Os Doze de Paulo em Éfeso
O símbolo da Missão aos Gentios
Há algo de impressionante em certos pequenos detalhes de Atos 19, um dos mais espetaculares capítulos do Novo Testamento. Não é sem razão que o apóstolo Paulo aparece tendo encontrado discípulos de João Batista em Éfeso e que, deles, batizou “uns doze” no Nome de Cristo, e, impondo-lhes as mãos, viu-os sendo cheios do Espírito Santo, profetizando e “falando línguas”. Daí, por três meses Paulo disputou com os judeus e prosélitos na sinagoga, certamente com o grupo dos doze convertidos, que chamou à parte quando da resistência judaica, para ensinar-lhes diariamente a Sã Doutrina na escola de Tirano. Ensinou lá por cerca de dois anos, instruindo os doze e atraindo crescente interesse dos gregos e dos judeus de toda a região. Sua presença em Éfeso culminou em uma série de milagres de curas e de expulsões de demônios, ao ponto de tentativas de exorcistas ambulantes tentarem exorcizar, sem sucesso, “no nome de Jesus, a quem Paulo prega”. O espalhamento das maravilhas efetuadas através do apóstolo teve por clímax uma autêntica comoção popular, de arrependimento geral de feiticeiros e o acúmulo, seguido de fogo, de montantes extraordinários de livros e artefatos mágicos. Estabelecida uma consistente igreja efésia, retirou-se de lá. Muitos dos doze devem ter se conversado na liderança dessa igreja e alguns deles, sem dúvidas, estiveram com Paulo em sua despedida em Atos 20.
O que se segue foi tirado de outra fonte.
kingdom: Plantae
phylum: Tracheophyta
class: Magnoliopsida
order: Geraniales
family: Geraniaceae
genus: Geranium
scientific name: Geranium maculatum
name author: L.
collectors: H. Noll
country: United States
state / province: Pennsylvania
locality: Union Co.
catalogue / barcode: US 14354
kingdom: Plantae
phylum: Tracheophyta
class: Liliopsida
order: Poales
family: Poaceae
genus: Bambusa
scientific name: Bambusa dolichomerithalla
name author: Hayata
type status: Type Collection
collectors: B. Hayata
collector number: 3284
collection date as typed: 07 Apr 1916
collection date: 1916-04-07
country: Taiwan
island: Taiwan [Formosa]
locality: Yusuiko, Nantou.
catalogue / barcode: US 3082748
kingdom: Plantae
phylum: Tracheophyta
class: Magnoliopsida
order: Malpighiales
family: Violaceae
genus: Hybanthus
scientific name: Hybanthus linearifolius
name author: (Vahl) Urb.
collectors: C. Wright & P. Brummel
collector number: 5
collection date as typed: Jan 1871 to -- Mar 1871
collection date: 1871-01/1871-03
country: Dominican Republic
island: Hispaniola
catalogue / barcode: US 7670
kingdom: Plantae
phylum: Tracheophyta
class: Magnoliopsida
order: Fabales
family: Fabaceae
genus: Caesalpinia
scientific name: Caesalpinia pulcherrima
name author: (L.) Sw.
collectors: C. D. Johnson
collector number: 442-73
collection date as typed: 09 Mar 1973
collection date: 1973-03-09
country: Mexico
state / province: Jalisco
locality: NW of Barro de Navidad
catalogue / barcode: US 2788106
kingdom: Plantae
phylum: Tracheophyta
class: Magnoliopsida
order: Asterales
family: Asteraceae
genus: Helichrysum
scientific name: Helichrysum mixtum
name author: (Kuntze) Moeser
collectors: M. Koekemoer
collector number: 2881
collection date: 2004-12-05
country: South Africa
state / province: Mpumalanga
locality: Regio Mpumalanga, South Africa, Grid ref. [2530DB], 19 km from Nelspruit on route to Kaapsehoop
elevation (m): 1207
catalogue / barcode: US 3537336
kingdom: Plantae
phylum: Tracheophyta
Perceba a ênfase que dei ao número doze, proposital da parte de Lucas, porque ele diz “uns doze” — poderia ter enfatizado uma “média” diferente. Ali Paulo chama para Cristo doze remanescentes de João, evidentemente bem instruídos na doutrina escatológica desse Elias e à espera do Messias, para que, uma vez tendo sido batizados em água e para arrependimento, fossem batizados no Espírito e no Fogo, que quer dizer Poder, porque o Messias, como disse João Batista, “é mais poderoso do que eu” (Mateus 3:11). Está claro que os discípulos de João em Éfeso não compreenderam aspectos da pregação do Precursor, o sentido de sua ênfase no Espírito (que deve ter sido pregada em aramaico, não em grego), também porque provavelmente não conheceram bem a obra de Cristo, talvez dispersados após a morte de seu mestre, decapitado por Herodes. Esses remanescentes de João Batista aguardavam, pois, a transferência, como ocorrera com outros discípulos, como André, para a autoridade de Jesus — talvez eles estivessem entre os últimos dos que, de João, ainda esperavam o Reino, posicionados na fronteira final da Antiga Aliança. Por isso, uma vez tendo nascido no Novo Homem, no Reino de Deus, ingressaram na “nação de profetas” prenunciada por Moisés em Números 11:29 e, tendo sido cortada a cabeça da Antiga Profecia em João e agora em si mesmos, profetizaram “fora da Tenda”. Esse evento é simbólico — uma extensão perdida, em diáspora, da obra do Batista fora encontrada por Cristo e através de Paulo, e dela são abertas de uma maneira esplêndida, não antes vista, as portas do mundo gentílico. É uma situação inversa daquela de João 12, quando alguns gregos foram encontrar Jesus dentre a multidão judia, em Jerusalém, que é para onde Paulo decide retornar assim que termina sua obra em Éfeso.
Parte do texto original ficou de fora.